If the acquisition price is above your strike, your call will almost certainly be exercised early and your shares called away at the strike price. You keep the premium you collected, but you miss any gain between your strike and the deal price. The Options Industry Council (OIC) confirms that American-style equity options can be exercised at any time before expiration.
Can I still tender my shares in a takeover if I sold a covered call?
Not while the short call is open — you need the shares to cover the call. To tender your shares, you must first buy back the call at the current market price, which will likely be much higher than what you sold it for. Once the call is closed, you own the shares outright and can participate in the tender offer.
Will I get the full takeover price if I own a covered call?
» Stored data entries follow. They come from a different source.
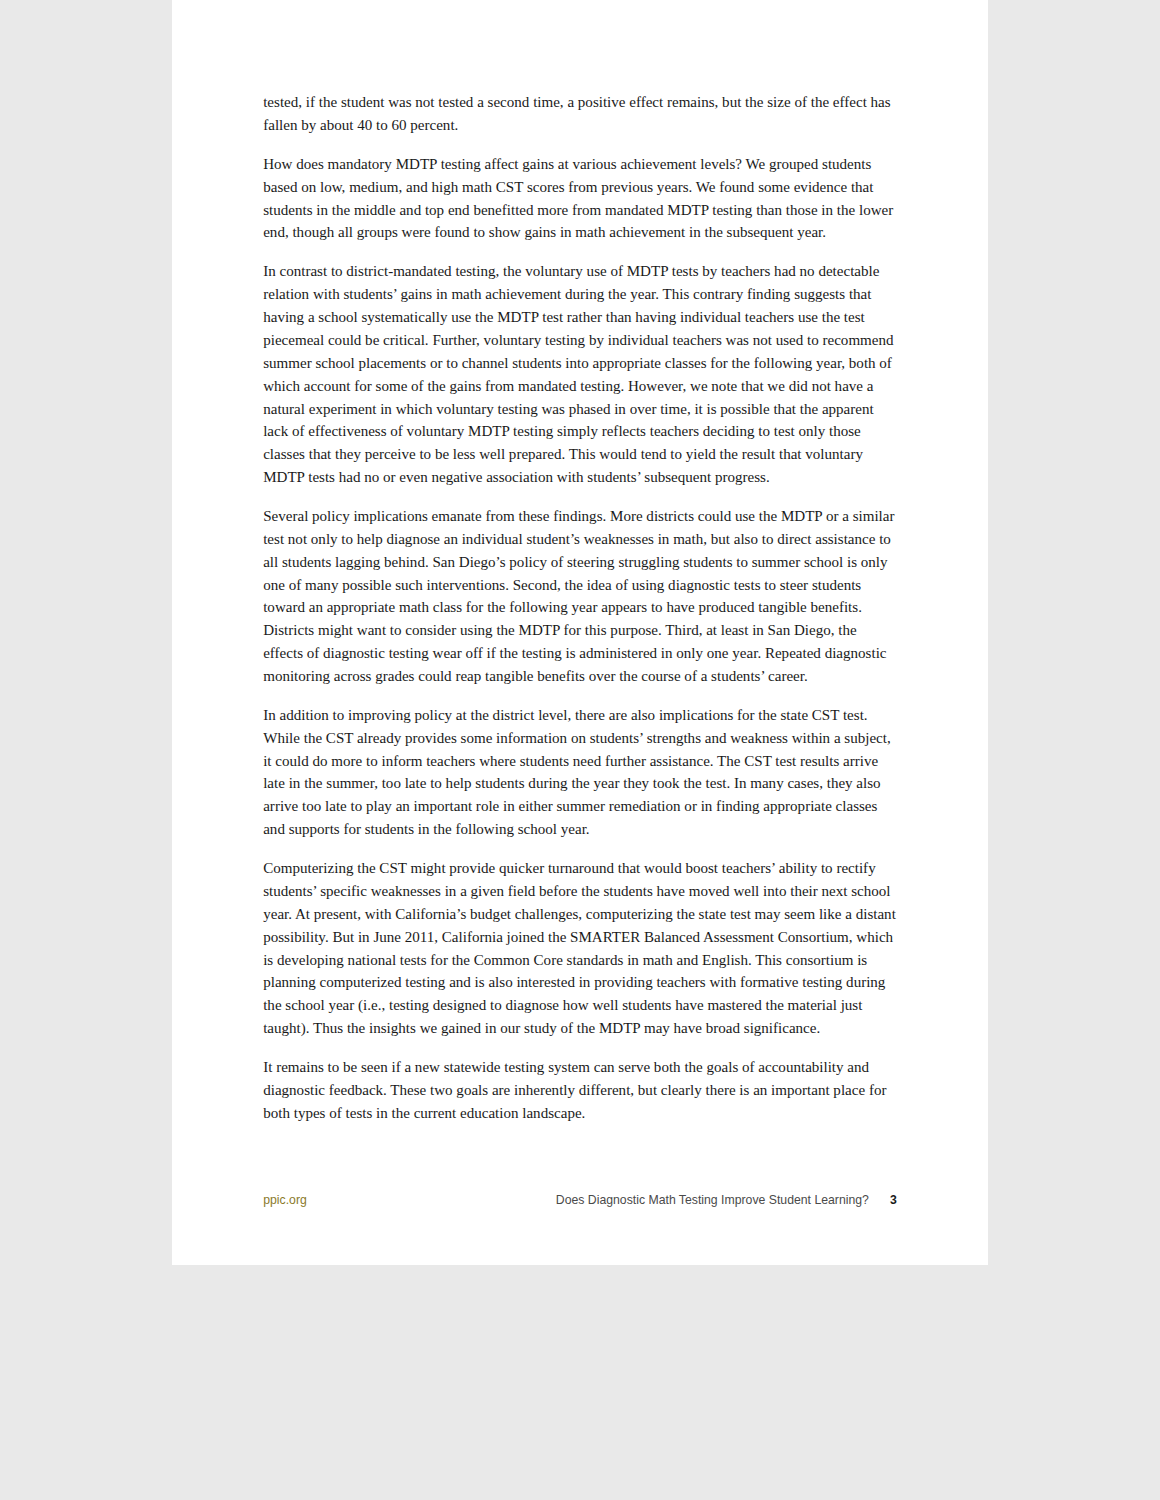tested, if the student was not tested a second time, a positive effect remains, but the size of the effect has fallen by about 40 to 60 percent.
How does mandatory MDTP testing affect gains at various achievement levels? We grouped students based on low, medium, and high math CST scores from previous years. We found some evidence that students in the middle and top end benefitted more from mandated MDTP testing than those in the lower end, though all groups were found to show gains in math achievement in the subsequent year.
In contrast to district-mandated testing, the voluntary use of MDTP tests by teachers had no detectable relation with students’ gains in math achievement during the year. This contrary finding suggests that having a school systematically use the MDTP test rather than having individual teachers use the test piecemeal could be critical. Further, voluntary testing by individual teachers was not used to recommend summer school placements or to channel students into appropriate classes for the following year, both of which account for some of the gains from mandated testing. However, we note that we did not have a natural experiment in which voluntary testing was phased in over time, it is possible that the apparent lack of effectiveness of voluntary MDTP testing simply reflects teachers deciding to test only those classes that they perceive to be less well prepared. This would tend to yield the result that voluntary MDTP tests had no or even negative association with students’ subsequent progress.
Several policy implications emanate from these findings. More districts could use the MDTP or a similar test not only to help diagnose an individual student’s weaknesses in math, but also to direct assistance to all students lagging behind. San Diego’s policy of steering struggling students to summer school is only one of many possible such interventions. Second, the idea of using diagnostic tests to steer students toward an appropriate math class for the following year appears to have produced tangible benefits. Districts might want to consider using the MDTP for this purpose. Third, at least in San Diego, the effects of diagnostic testing wear off if the testing is administered in only one year. Repeated diagnostic monitoring across grades could reap tangible benefits over the course of a students’ career.
In addition to improving policy at the district level, there are also implications for the state CST test. While the CST already provides some information on students’ strengths and weakness within a subject, it could do more to inform teachers where students need further assistance. The CST test results arrive late in the summer, too late to help students during the year they took the test. In many cases, they also arrive too late to play an important role in either summer remediation or in finding appropriate classes and supports for students in the following school year.
Computerizing the CST might provide quicker turnaround that would boost teachers’ ability to rectify students’ specific weaknesses in a given field before the students have moved well into their next school year. At present, with California’s budget challenges, computerizing the state test may seem like a distant possibility. But in June 2011, California joined the SMARTER Balanced Assessment Consortium, which is developing national tests for the Common Core standards in math and English. This consortium is planning computerized testing and is also interested in providing teachers with formative testing during the school year (i.e., testing designed to diagnose how well students have mastered the material just taught). Thus the insights we gained in our study of the MDTP may have broad significance.
It remains to be seen if a new statewide testing system can serve both the goals of accountability and diagnostic feedback. These two goals are inherently different, but clearly there is an important place for both types of tests in the current education landscape.
ppic.org Does Diagnostic Math Testing Improve Student Learning? 3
No. If your strike is below the takeover price, you will receive your strike price plus the premium you originally collected — not the deal price. The difference between your strike and the deal price is the opportunity cost of having sold the call.
What happens to my covered call in a stock-for-stock merger?
The Options Clearing Corporation (OCC) adjusts the contract so the deliverable reflects the new merger consideration instead of the original shares. These adjusted contracts often become illiquid quickly, so monitor OCC adjustment notices through your broker and consider closing the position before the deal closes.
Is the assignment from a takeover a taxable event?
Yes. The IRS treats assignment as a sale of your shares at the strike price, with the premium added to your proceeds. Your holding period and cost basis determine whether the gain is short-term or long-term. Canadian investors should note that the CRA also treats assignment as a disposition of the shares in the year it occurs.
How can I protect myself from losing upside in a takeover when I sell covered calls?
Sell shorter-dated calls and choose strikes that are further out-of-the-money to leave more room between your cap and a potential bid price. Avoid selling calls ahead of known catalyst dates when acquisition risk is elevated. Monitoring unusual spikes in call volume or implied volatility on your holdings can also give you an early warning signal.